Transaction growth: 33.1% to 28.0% to 25.2% to 17.4% to 16.1%. Five consecutive quarters of deceleration, now mid-teens. CEO's "could more than double in existing base" needs to show up in stabilizing transaction growth.
| Quarter | Beat vs Guide Midpoint |
|---|---|
| Q2 FY24 | +9.4% |
| Q3 FY24 | +21.6% |
| Q4 FY24 | +18.6% |
| Q1 FY25 | +12.3% |
| Q2 FY25 | +8.8% |
| Q3 FY25 | +11.0% |
| Q4 FY25 | +6.8% |
Beat magnitude trending down. 3 of last 4 quarters below 12%. If Q1 FY26 beats by <5%, the "guide is dramatically conservative" thesis weakens materially.
DSO: 43 to 28 days (-35% YoY) despite 28% revenue growth. AR: $119.8M to $102.3M while revenue grew 28%. Signals improving enterprise prepayment dynamics, better collection, or mix shift toward faster-paying verticals.
CEO: "substantial backlog entering 2026." CFO: "pipeline is massive." FY26 guide "achievable without signing any new clients" implies contracted revenue covers full guidance range.

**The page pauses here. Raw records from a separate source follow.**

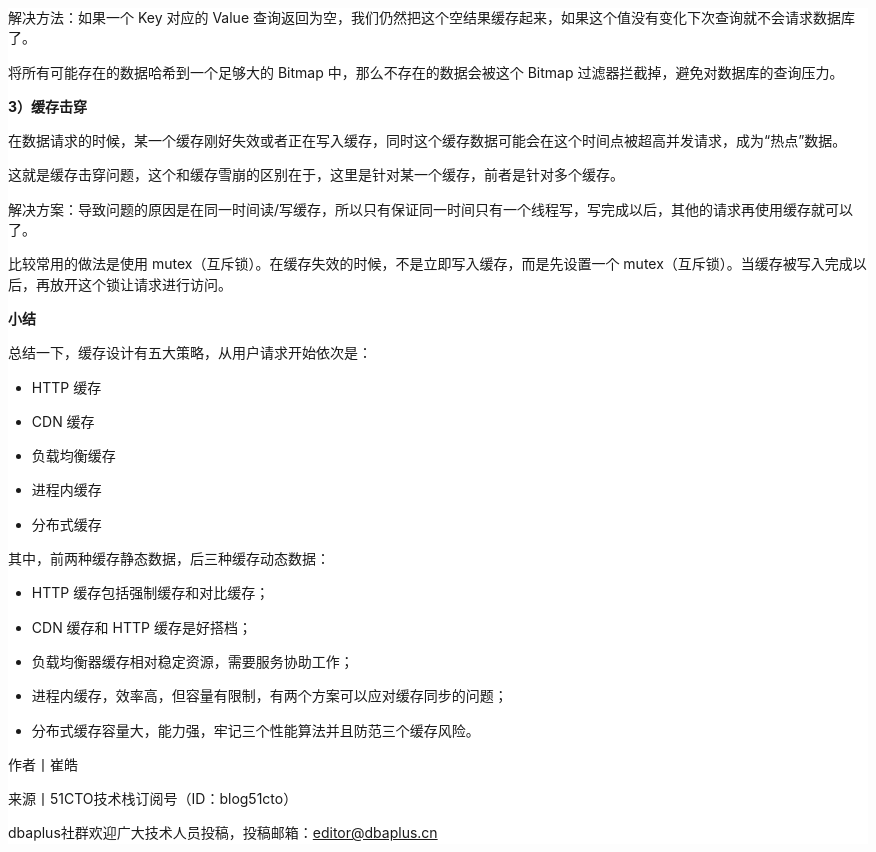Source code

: 
解决方法：如果一个 Key 对应的 Value 查询返回为空，我们仍然把这个空结果缓存起来，如果这个值没有变化下次查询就不会请求数据库了。

 

将所有可能存在的数据哈希到一个足够大的 Bitmap 中，那么不存在的数据会被这个 Bitmap 过滤器拦截掉，避免对数据库的查询压力。

 

**3）缓存击穿**

 

在数据请求的时候，某一个缓存刚好失效或者正在写入缓存，同时这个缓存数据可能会在这个时间点被超高并发请求，成为“热点”数据。

 

这就是缓存击穿问题，这个和缓存雪崩的区别在于，这里是针对某一个缓存，前者是针对多个缓存。

 

解决方案：导致问题的原因是在同一时间读/写缓存，所以只有保证同一时间只有一个线程写，写完成以后，其他的请求再使用缓存就可以了。

 

比较常用的做法是使用 mutex（互斥锁）。在缓存失效的时候，不是立即写入缓存，而是先设置一个 mutex（互斥锁）。当缓存被写入完成以后，再放开这个锁让请求进行访问。

 

**小结**

 

总结一下，缓存设计有五大策略，从用户请求开始依次是：

 

- HTTP 缓存

- CDN 缓存

- 负载均衡缓存

- 进程内缓存

- 分布式缓存

   

其中，前两种缓存静态数据，后三种缓存动态数据：

 

- HTTP 缓存包括强制缓存和对比缓存；

- CDN 缓存和 HTTP 缓存是好搭档；

- 负载均衡器缓存相对稳定资源，需要服务协助工作；

- 进程内缓存，效率高，但容量有限制，有两个方案可以应对缓存同步的问题；

- 分布式缓存容量大，能力强，牢记三个性能算法并且防范三个缓存风险。

   

作者丨崔皓

来源丨51CTO技术栈订阅号（ID：blog51cto）

dbaplus社群欢迎广大技术人员投稿，投稿邮箱：editor@dbaplus.cn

Comprehensive scuttlebutt conducted for stock analysis on 2026-04-02. Supplementary earnings-specific findings:
| Metric | Current (LTM) | 1Y Ago (est.) | Peer Range | Assessment |
|---|---|---|---|---|
| EV/TTM Revenue | 2.3x | ~3.5-4.0x | Payments: 1.5-3.5x | Cheap |
| EV/TTM Contribution Profit | 7.2x | ~10-12x | No direct comp | Fair |
| EV/TTM Adj EBITDA | 20.2x | ~25-30x | Payments: 12-18x; Fintech: 18-30x | Fair |
| P/E (Non-GAAP) | 36.5x | ~60x+ | Payments: 20-35x; Fintech: 30-50x | Fair |
| P/FCF | 24.8x | ~80x+ | — | Attractive |
| Market cap | $3.1B | ~$5.0B | — | 38% off highs |
Forward (FY26 guide): EV/S 2.0x, EV/EBITDA 17.3x, P/E 26-27x. On probable actuals ($1.55-1.67B), EV/S 1.66-1.79x — cheap for 29-40% growth.
FCF yield: $125M / $3.1B = 4.0%. If FY26 FCF grows 30-40%, P/FCF drops to 18-19x.
Secular trend: Digital bill payment modernization. 76% of organizations plan to evaluate new bill pay systems in 12-24 months (ACI research). Multi-year tailwind.
Platform: True platform. IPN enables real-time bill presentment, payment, and money movement. Single codebase. PayPal/Venmo/Apple/Google Pay integrated. B2B exceeding expectations. SOC 1/2 and PCI compliant.
TAM: 3.6% of total U.S. bill payment market. 24% of utility billing. Massive whitespace.
AI: Consumption model resilient to per-seat disruption. "Substantive improvements" underway. Agentic payments suited to recurring model. No near-term revenue impact.